For more on General Conference, including more in-depth articles on all of the above, visit www.umc.org and www.umnews.org.

4 Comments

  • With the homosexuality abroad in many Church Faiths, we must be very careful not to go against “The Discipline”, as we hear of problems created by inclusion in other churches, which has gone until now. This is no longer put under the table, which it should be open to discussion. UMC is a United Church and so needs to stay that way, as we assemble together for strength and courage in
    these uncertain times of this 20th Century. Let GOD guide in the days ahead.

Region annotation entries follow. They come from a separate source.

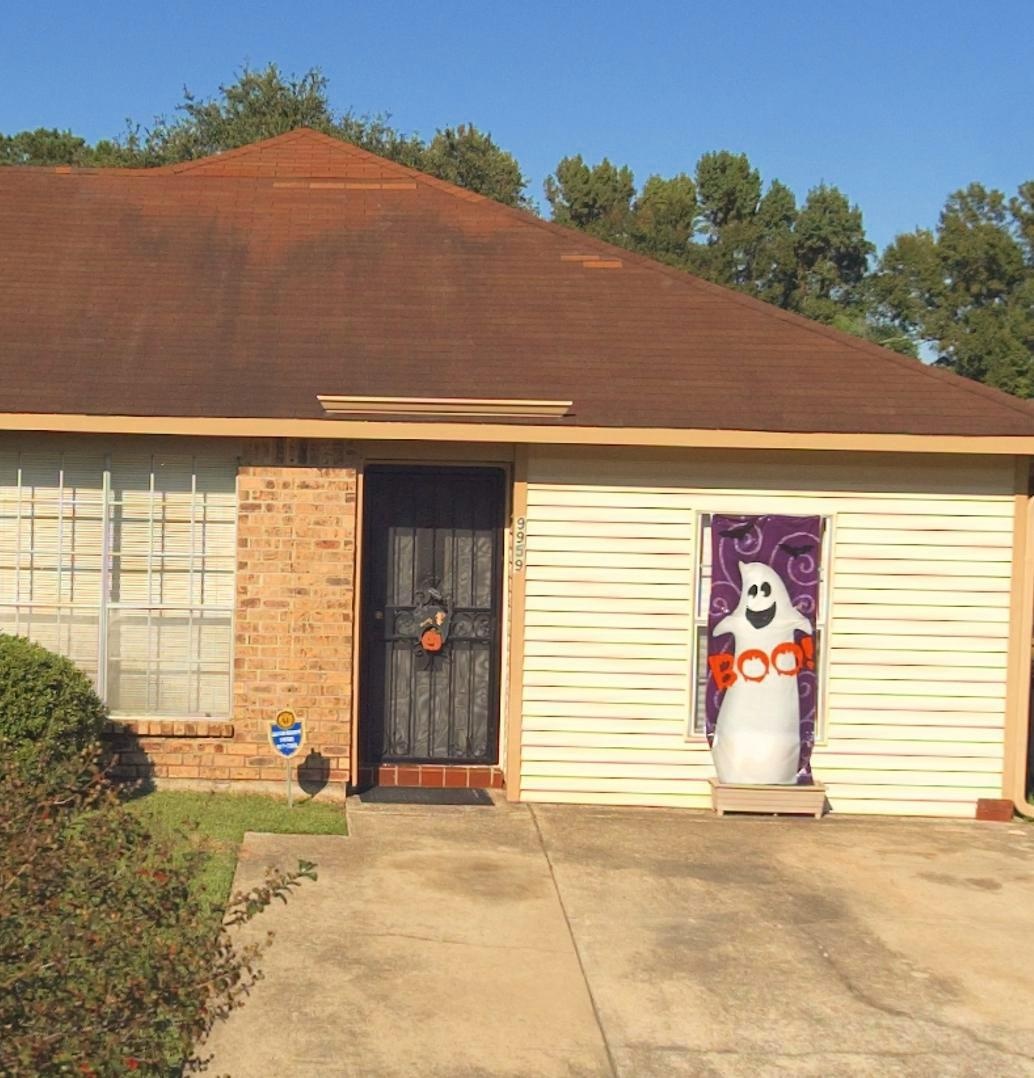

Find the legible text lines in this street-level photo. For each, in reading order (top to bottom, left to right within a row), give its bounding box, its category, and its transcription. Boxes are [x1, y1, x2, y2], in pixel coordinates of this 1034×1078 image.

[515, 517, 525, 571] StreetNumber: 9959
[705, 635, 816, 693] None: BOO!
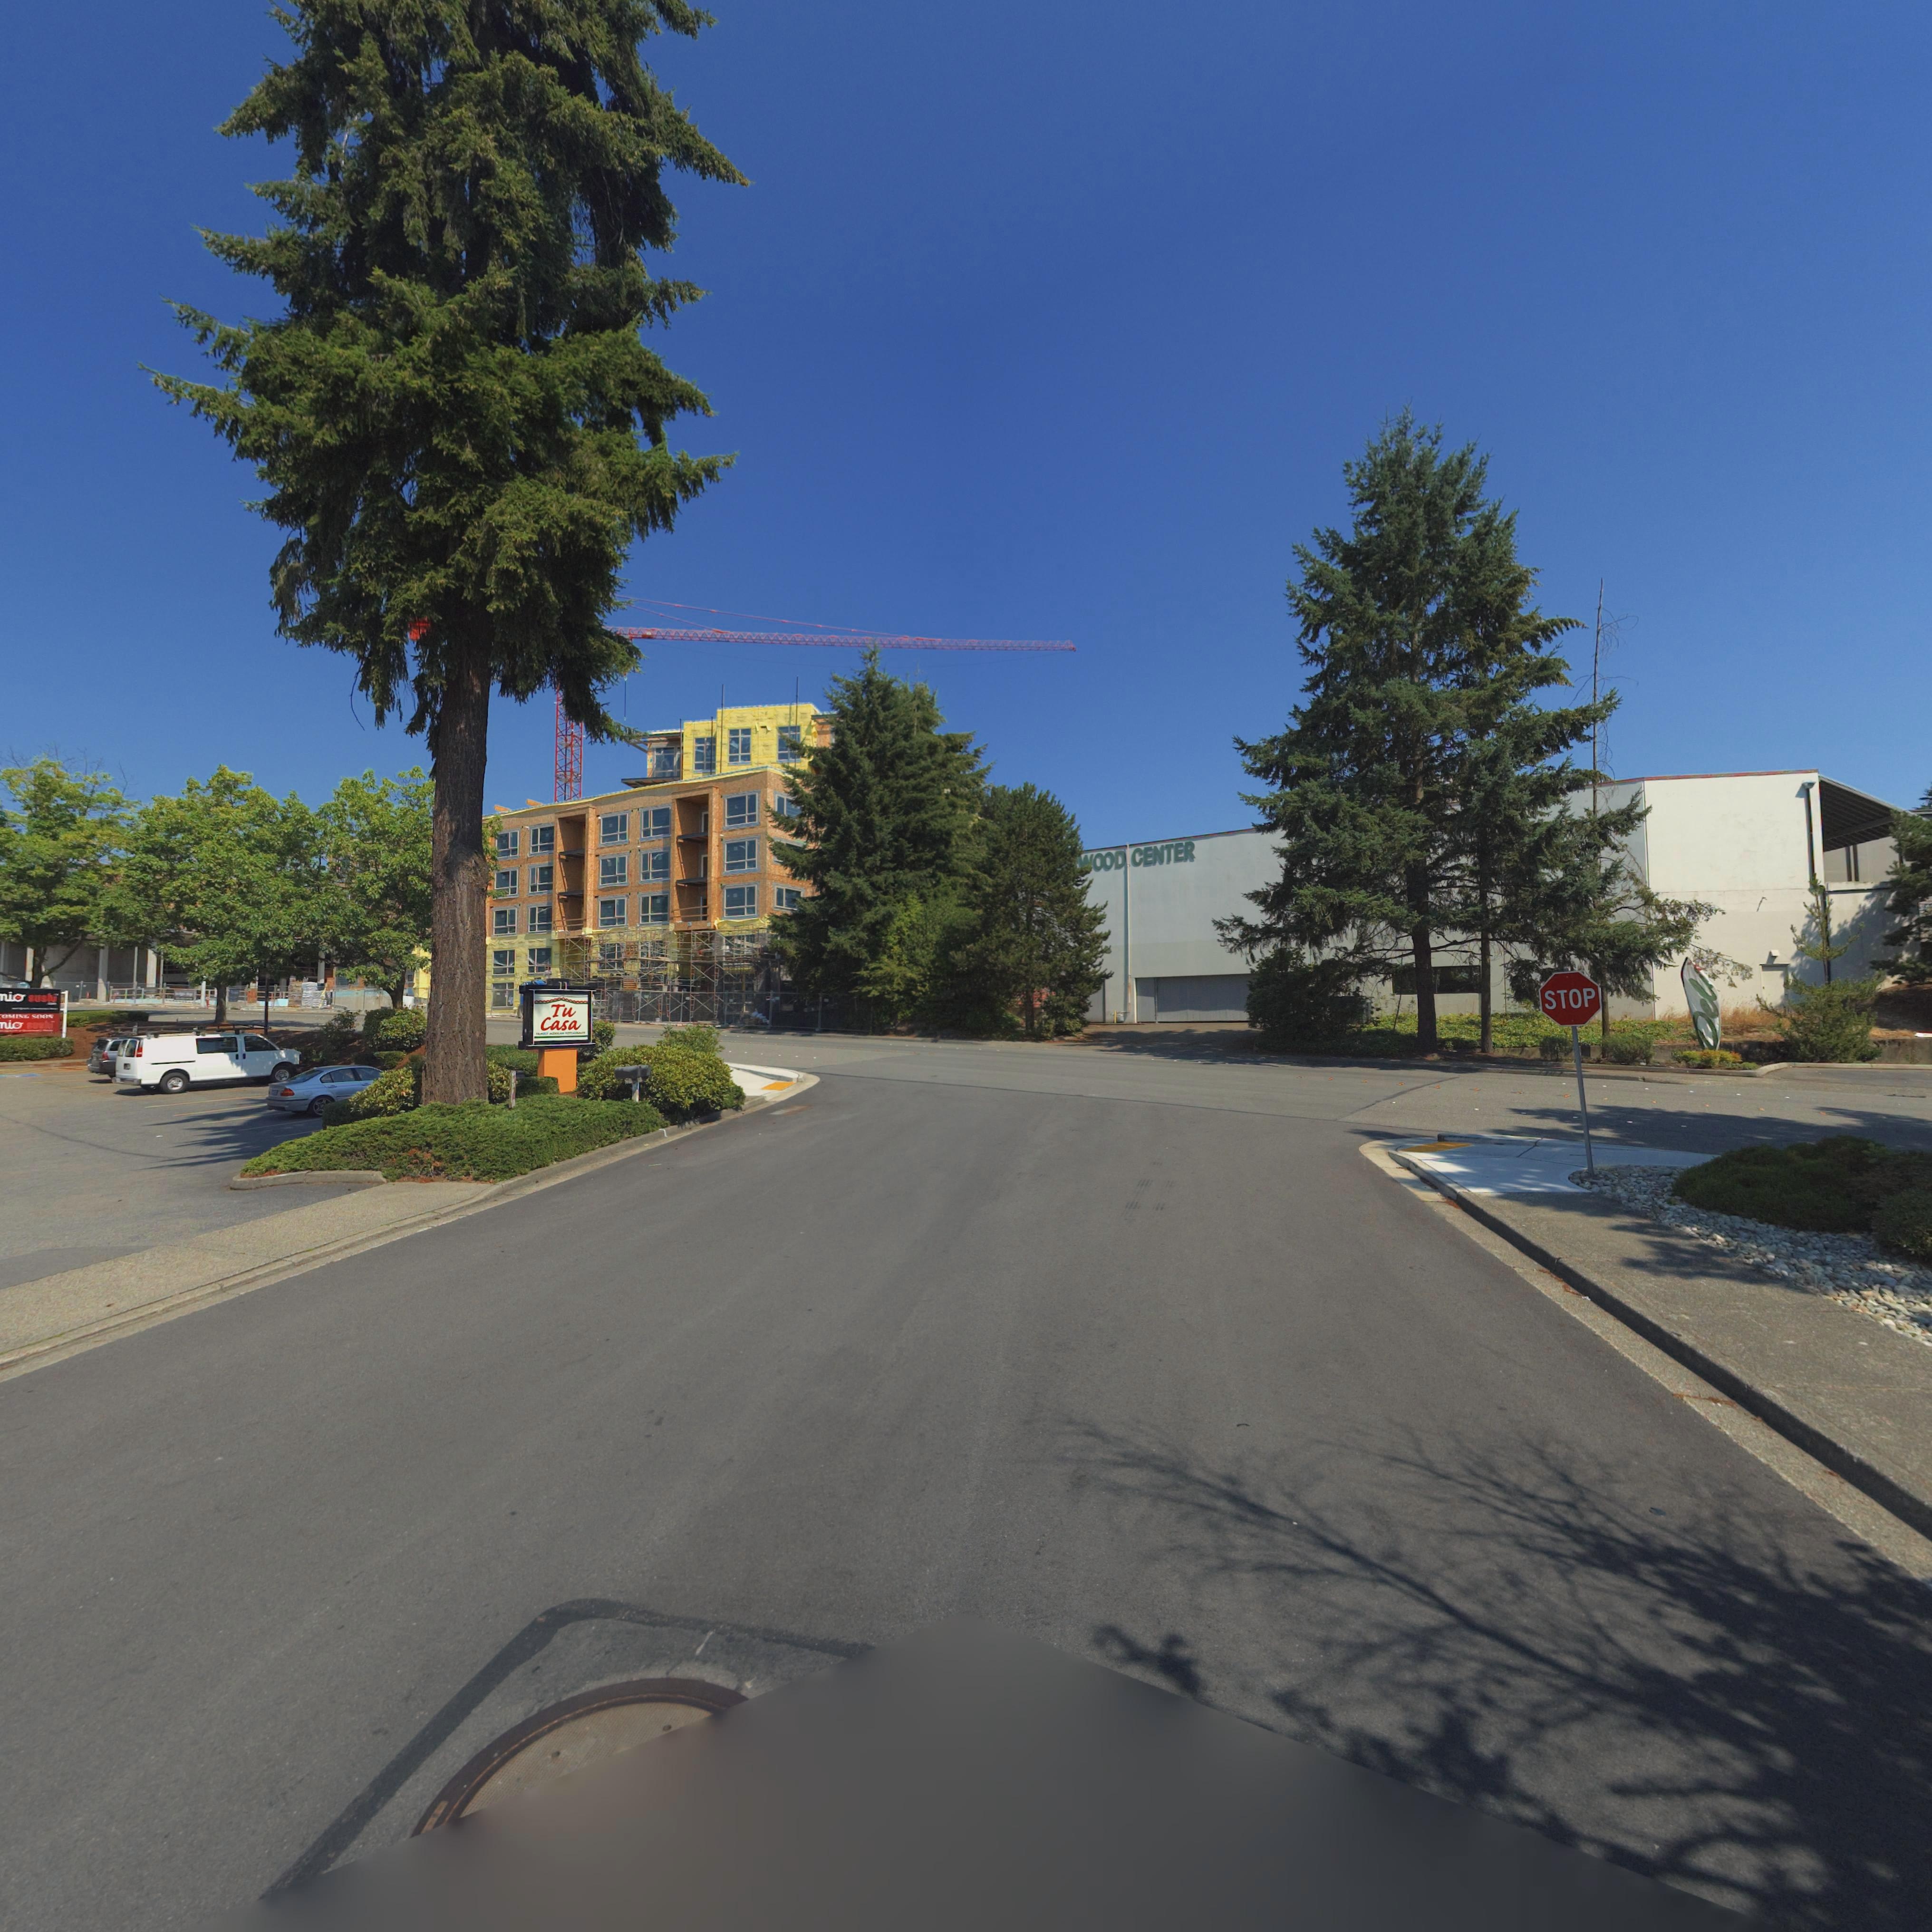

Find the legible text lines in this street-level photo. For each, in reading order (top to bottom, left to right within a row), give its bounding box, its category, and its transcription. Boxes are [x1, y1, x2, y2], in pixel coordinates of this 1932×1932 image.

[1129, 840, 1181, 867] BusinessName: CENTER
[28, 992, 60, 1002] None: SUSHI
[1544, 986, 1596, 1009] TrafficSign: STOP
[549, 1003, 579, 1018] BusinessName: TU
[539, 1015, 584, 1032] BusinessName: CASA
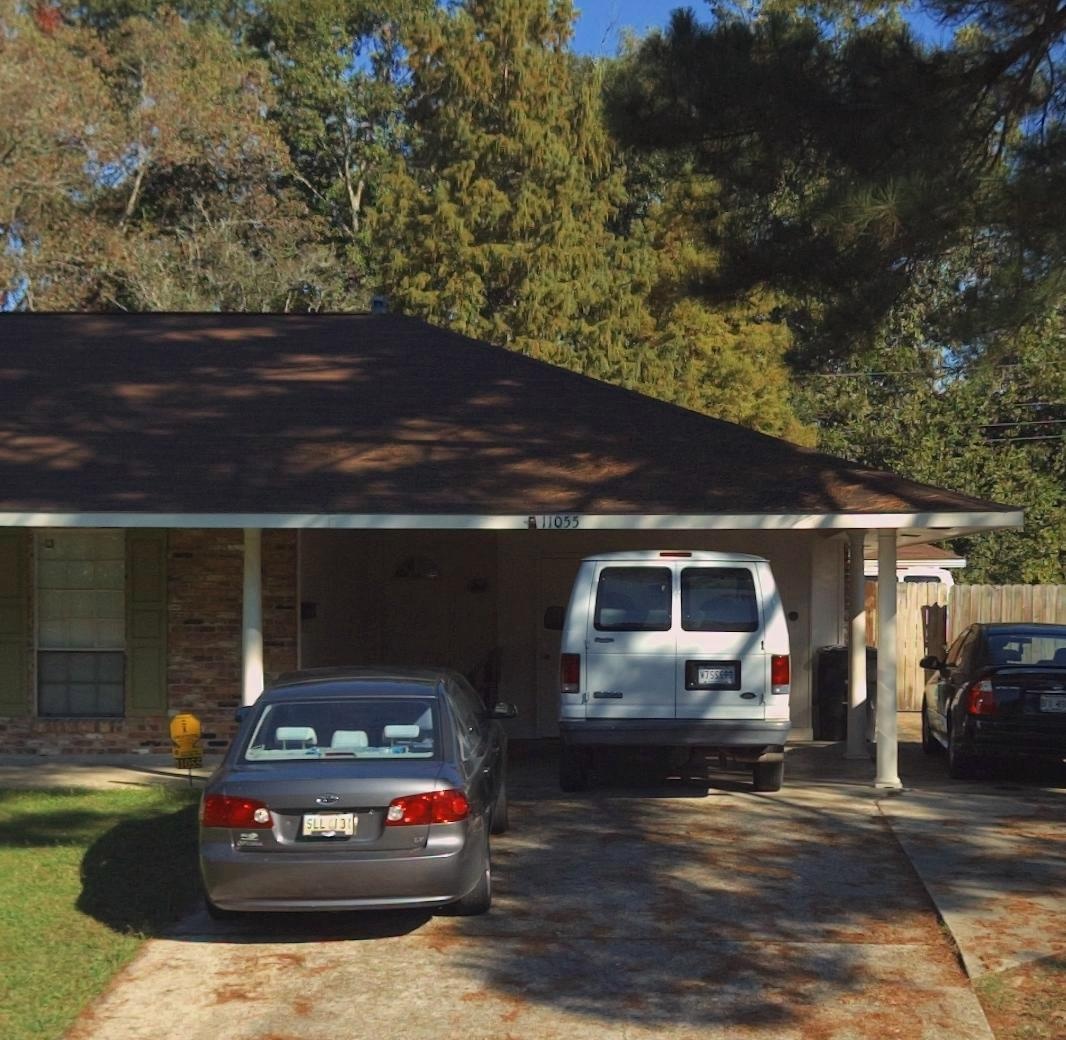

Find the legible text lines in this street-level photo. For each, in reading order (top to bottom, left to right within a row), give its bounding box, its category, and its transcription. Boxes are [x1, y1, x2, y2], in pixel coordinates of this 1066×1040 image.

  • Come on Carole Ann – “The Discipline”? Seems like ir was adopted in the early 1970s as they ran out of people to hate. It was people other than whites (blacks-Central Jurisdiction) and women could officially take an official positions in the church after the merger with the EUB – not before as it was a Pauline “Discipline”.
    “Homosexuals” – “Intersex people are born with sex characteristics (including genitals, gonads and chromosome patterns) that do not fit typical binary notions of male or female bodies.
    Intersex is an umbrella term used to describe a wide range of natural bodily variations. In some cases, intersex traits are visible at birth while in others, they are not apparent until puberty. Some chromosomal intersex variations may not be physically apparent at all.
    According to experts, as many as 1.7% of the population is born with intersex traits – the upper estimate is similar to the number of red haired people.
    Being intersex relates to biological sex characteristics, and is distinct from a person’s sexual orientation or gender identity. An intersex person may be straight, gay, lesbian, bisexual or asexual, and may identify as female, male, both or neither.
    Because their bodies are seen as different, intersex children and adults are often stigmatized and subjected to multiple human rights violations, including violations of their rights to health and physical integrity, to be free from torture and ill-treatment, and to equality and non- discrimination.”
    If you think there are only male and female, you need to learn about the real world. It’s so unfortunate that ~53% of the GC delegates are as MLK observed “conscientiously stupid or sincerely ignorant” or just in the “church business”.

    • Lee, do you feel the same way about the United States constitution? Remember it was adopted even earlier the the Discipline. And what is your source for intersex people data?

    • • Biological changes in the Mother of child which can be due to many factors now excludes the child of God from being accepted by God in the Methodist Church This is abhorrent.